> **STATED PROBLEM**: Extract all of the entries and give them again, word for word.

> **MATERIAL FOR THIS TASK**:
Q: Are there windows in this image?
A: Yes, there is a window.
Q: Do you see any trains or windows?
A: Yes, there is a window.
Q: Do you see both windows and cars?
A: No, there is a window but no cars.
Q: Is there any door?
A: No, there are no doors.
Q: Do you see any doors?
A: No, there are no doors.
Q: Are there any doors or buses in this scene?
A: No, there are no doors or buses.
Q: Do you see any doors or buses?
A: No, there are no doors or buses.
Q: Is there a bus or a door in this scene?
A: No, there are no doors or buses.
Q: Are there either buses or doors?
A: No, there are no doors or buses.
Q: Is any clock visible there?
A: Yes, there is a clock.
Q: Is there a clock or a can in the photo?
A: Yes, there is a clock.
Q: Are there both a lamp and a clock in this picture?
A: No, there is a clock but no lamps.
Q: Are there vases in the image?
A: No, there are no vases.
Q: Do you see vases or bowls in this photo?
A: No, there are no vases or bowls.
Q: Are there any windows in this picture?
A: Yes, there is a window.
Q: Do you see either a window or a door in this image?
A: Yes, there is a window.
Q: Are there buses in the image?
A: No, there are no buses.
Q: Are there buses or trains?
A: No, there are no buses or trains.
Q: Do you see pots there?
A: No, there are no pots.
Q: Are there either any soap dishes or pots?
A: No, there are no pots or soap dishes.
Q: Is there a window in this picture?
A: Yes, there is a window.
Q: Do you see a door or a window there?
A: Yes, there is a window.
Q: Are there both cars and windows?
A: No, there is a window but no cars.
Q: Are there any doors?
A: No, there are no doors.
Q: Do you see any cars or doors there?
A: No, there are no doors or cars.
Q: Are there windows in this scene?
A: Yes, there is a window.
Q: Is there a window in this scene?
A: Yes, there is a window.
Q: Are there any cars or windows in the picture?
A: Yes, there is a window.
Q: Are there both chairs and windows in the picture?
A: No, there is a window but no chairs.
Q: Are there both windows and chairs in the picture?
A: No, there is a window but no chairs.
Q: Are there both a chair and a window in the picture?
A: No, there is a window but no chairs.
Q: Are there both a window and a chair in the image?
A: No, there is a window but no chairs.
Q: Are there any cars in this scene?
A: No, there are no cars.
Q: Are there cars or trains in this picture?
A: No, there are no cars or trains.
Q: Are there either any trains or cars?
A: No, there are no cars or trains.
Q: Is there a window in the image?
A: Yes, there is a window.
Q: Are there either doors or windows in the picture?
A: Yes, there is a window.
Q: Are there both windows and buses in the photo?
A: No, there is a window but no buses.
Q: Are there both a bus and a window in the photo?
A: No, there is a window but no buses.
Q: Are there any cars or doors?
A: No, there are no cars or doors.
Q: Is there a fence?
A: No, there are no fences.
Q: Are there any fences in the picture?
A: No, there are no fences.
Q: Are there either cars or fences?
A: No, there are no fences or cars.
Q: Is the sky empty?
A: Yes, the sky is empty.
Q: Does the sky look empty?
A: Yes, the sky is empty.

> **RESULT OF THE TASK**:
Q: Are there windows in this image?
A: Yes, there is a window.
Q: Do you see any trains or windows?
A: Yes, there is a window.
Q: Do you see both windows and cars?
A: No, there is a window but no cars.
Q: Is there any door?
A: No, there are no doors.
Q: Do you see any doors?
A: No, there are no doors.
Q: Are there any doors or buses in this scene?
A: No, there are no doors or buses.
Q: Do you see any doors or buses?
A: No, there are no doors or buses.
Q: Is there a bus or a door in this scene?
A: No, there are no doors or buses.
Q: Are there either buses or doors?
A: No, there are no doors or buses.
Q: Is any clock visible there?
A: Yes, there is a clock.
Q: Is there a clock or a can in the photo?
A: Yes, there is a clock.
Q: Are there both a lamp and a clock in this picture?
A: No, there is a clock but no lamps.
Q: Are there vases in the image?
A: No, there are no vases.
Q: Do you see vases or bowls in this photo?
A: No, there are no vases or bowls.
Q: Are there any windows in this picture?
A: Yes, there is a window.
Q: Do you see either a window or a door in this image?
A: Yes, there is a window.
Q: Are there buses in the image?
A: No, there are no buses.
Q: Are there buses or trains?
A: No, there are no buses or trains.
Q: Do you see pots there?
A: No, there are no pots.
Q: Are there either any soap dishes or pots?
A: No, there are no pots or soap dishes.
Q: Is there a window in this picture?
A: Yes, there is a window.
Q: Do you see a door or a window there?
A: Yes, there is a window.
Q: Are there both cars and windows?
A: No, there is a window but no cars.
Q: Are there any doors?
A: No, there are no doors.
Q: Do you see any cars or doors there?
A: No, there are no doors or cars.
Q: Are there windows in this scene?
A: Yes, there is a window.
Q: Is there a window in this scene?
A: Yes, there is a window.
Q: Are there any cars or windows in the picture?
A: Yes, there is a window.
Q: Are there both chairs and windows in the picture?
A: No, there is a window but no chairs.
Q: Are there both windows and chairs in the picture?
A: No, there is a window but no chairs.
Q: Are there both a chair and a window in the picture?
A: No, there is a window but no chairs.
Q: Are there both a window and a chair in the image?
A: No, there is a window but no chairs.
Q: Are there any cars in this scene?
A: No, there are no cars.
Q: Are there cars or trains in this picture?
A: No, there are no cars or trains.
Q: Are there either any trains or cars?
A: No, there are no cars or trains.
Q: Is there a window in the image?
A: Yes, there is a window.
Q: Are there either doors or windows in the picture?
A: Yes, there is a window.
Q: Are there both windows and buses in the photo?
A: No, there is a window but no buses.
Q: Are there both a bus and a window in the photo?
A: No, there is a window but no buses.
Q: Are there any cars or doors?
A: No, there are no cars or doors.
Q: Is there a fence?
A: No, there are no fences.
Q: Are there any fences in the picture?
A: No, there are no fences.
Q: Are there either cars or fences?
A: No, there are no fences or cars.
Q: Is the sky empty?
A: Yes, the sky is empty.
Q: Does the sky look empty?
A: Yes, the sky is empty.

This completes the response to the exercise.